Al heel lang behoorde de leng tot de vissen die ik graag wilde vangen in Noorwegen. Helaas het lukte maar niet en als je er bent moeten alle plaatjes maar net goed vallen. Je bent namelijk afhankelijk van heel veel factoren. De vis wordt net als de zeeduivel en de heilbot omgeven door een mist van onduidelijkheid. Je weet dat ze er zitten maar de kans om er echt eentje te vangen is gewoon klein. Er zijn maar een paar plekken in Noorwegen waar je er met grote kans op kan vissen. Vooral Tysil, in het Zuid-Oosten, staat bekend om de grote lengen die er ieder jaar gevangen worden. Er wordt dan op een grote diepte gevist ( 200 meter en meer)  en de vissen kunnen echt heel groot worden. Vissen van 30 kilo zijn geen uitzondering. Als aas kun je het allerbeste vis gebruiken al worden er ook wel lengen aan pilkers en gummimaks verschalkt.

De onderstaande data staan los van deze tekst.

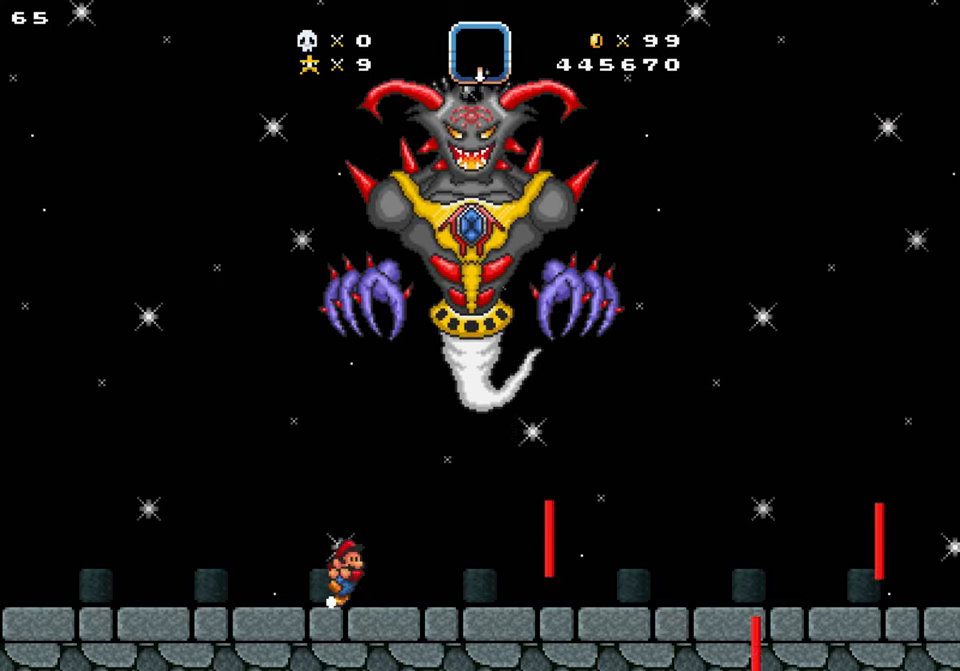
{"buttons": ["DPAD_RIGHT"], "events": [[34, "DPAD_RIGHT", "down"]]}
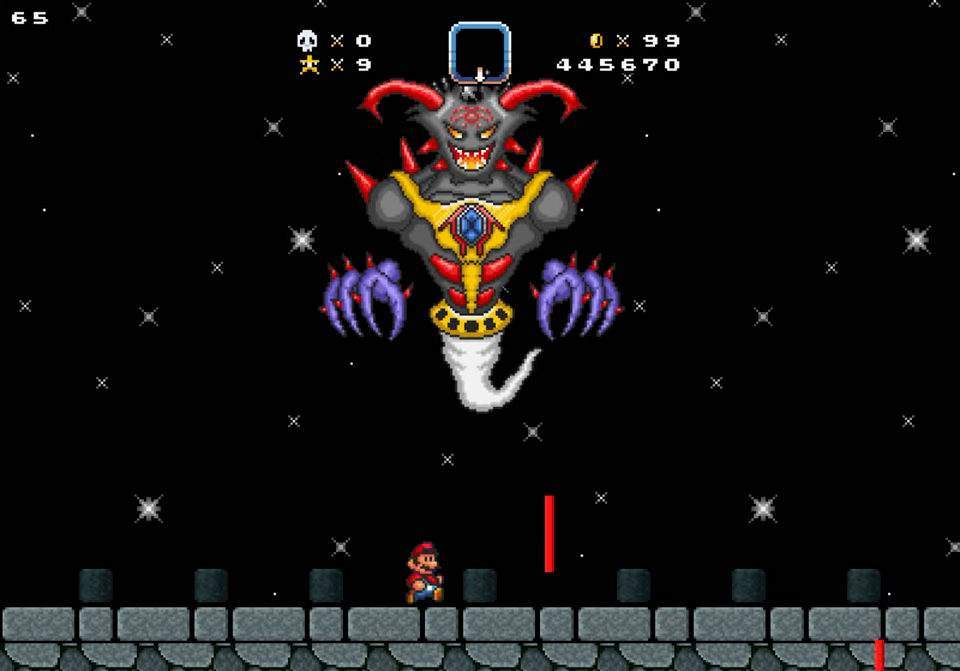
{"buttons": [], "events": [[167, "DPAD_LEFT", "down"], [167, "DPAD_RIGHT", "up"], [400, "DPAD_LEFT", "up"]]}
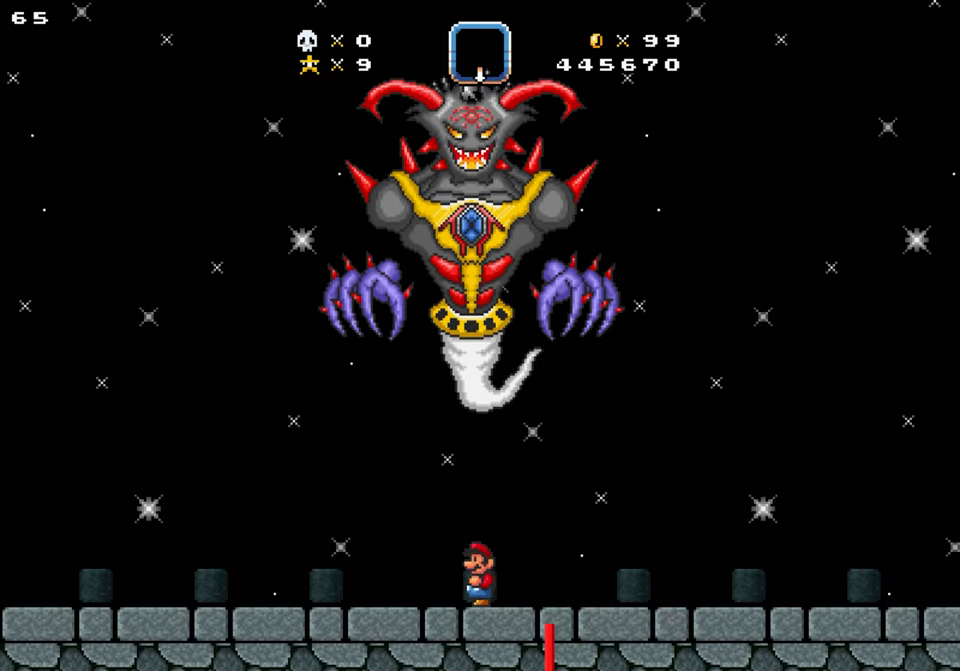
{"buttons": [], "events": []}
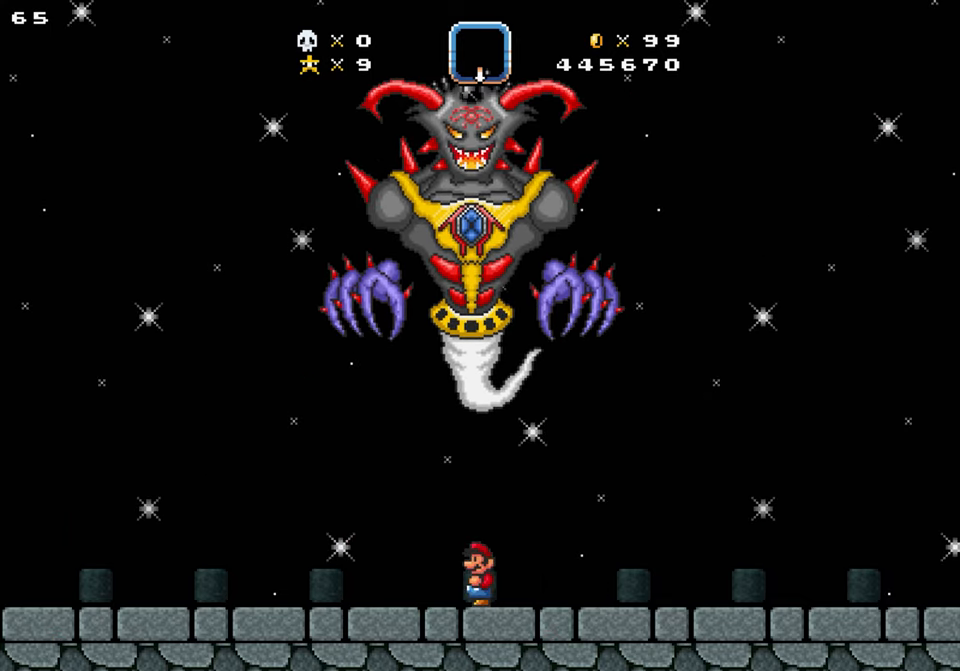
{"buttons": [], "events": [[300, "DPAD_LEFT", "down"], [500, "DPAD_LEFT", "up"]]}
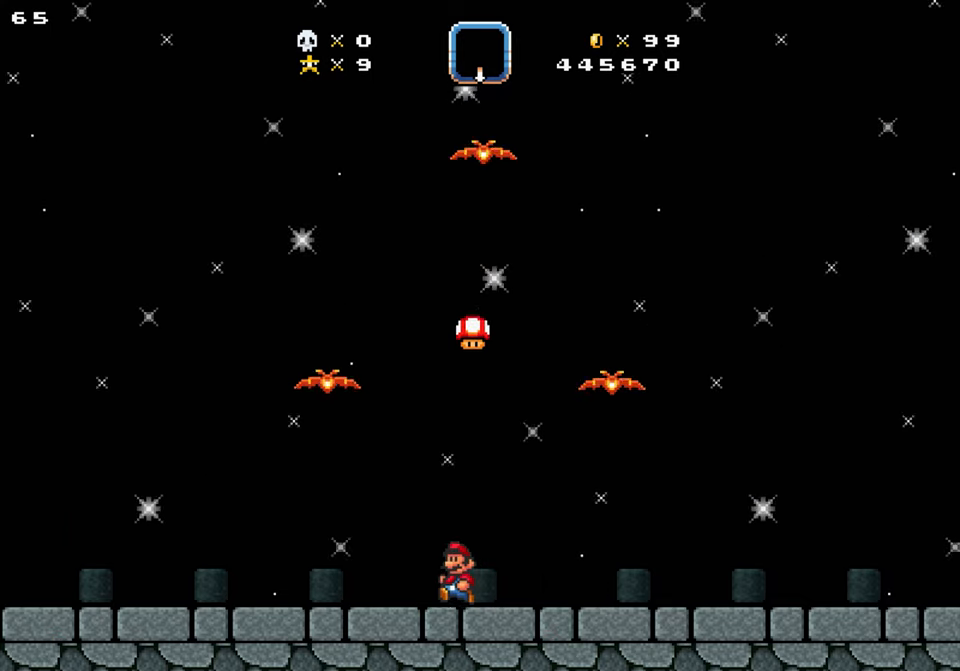
{"buttons": ["DPAD_RIGHT"], "events": [[67, "DPAD_LEFT", "down"], [100, "Y", "down"], [167, "Y", "up"], [267, "DPAD_LEFT", "up"], [300, "DPAD_RIGHT", "down"]]}
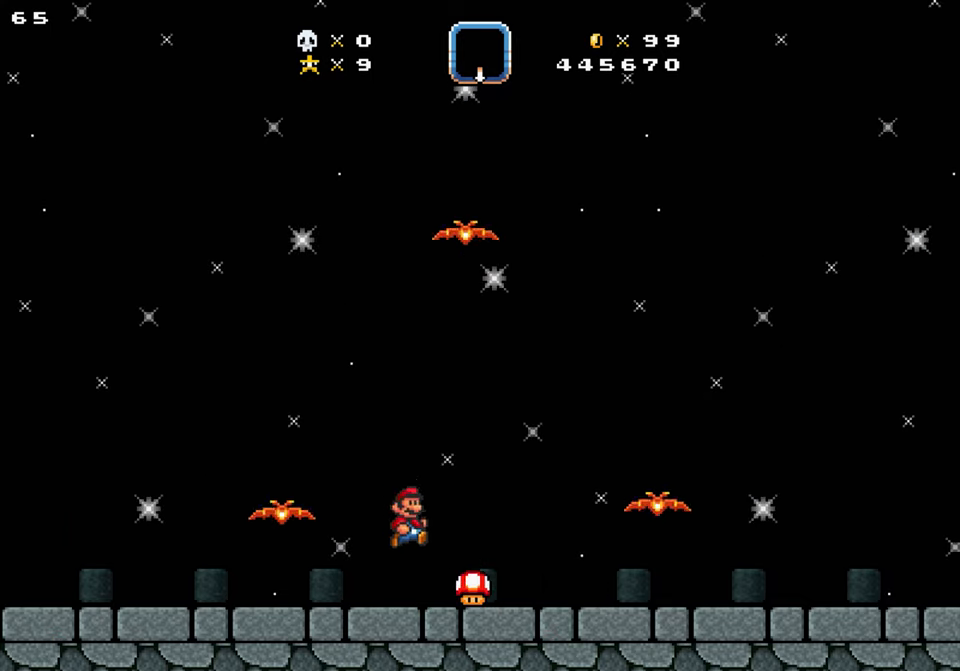
{"buttons": ["DPAD_RIGHT"], "events": []}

Persoonlijk gaat er bijna niets boven natuurlijk aas uit de omgeving. Ik heb er nu verscheidene gevangen maar de grotere exemplaren vielen allemaal voor makreel, haring of een kleine kool of schelvis. De vissers met longliners gebruiken ook wel Calemares. De bek van deze prachtige roofvissen zitten boordevol met naaldachtige tanden. Niet zo groot als bij de zeeduivel maar genoeg om je vreselijk lelijk te bezeren. Elk jaar als ik in Noorwegen ben op de Lofoten en ik vis daar op superkoolvissen,dan kan ik het niet laten om ook een paar uur per dag op die giga diepten te vissen. Het blijft gewoon iedere keer weer een verrassing wat je eruit haalt. Je kunt echt van alles vangen op die diepte.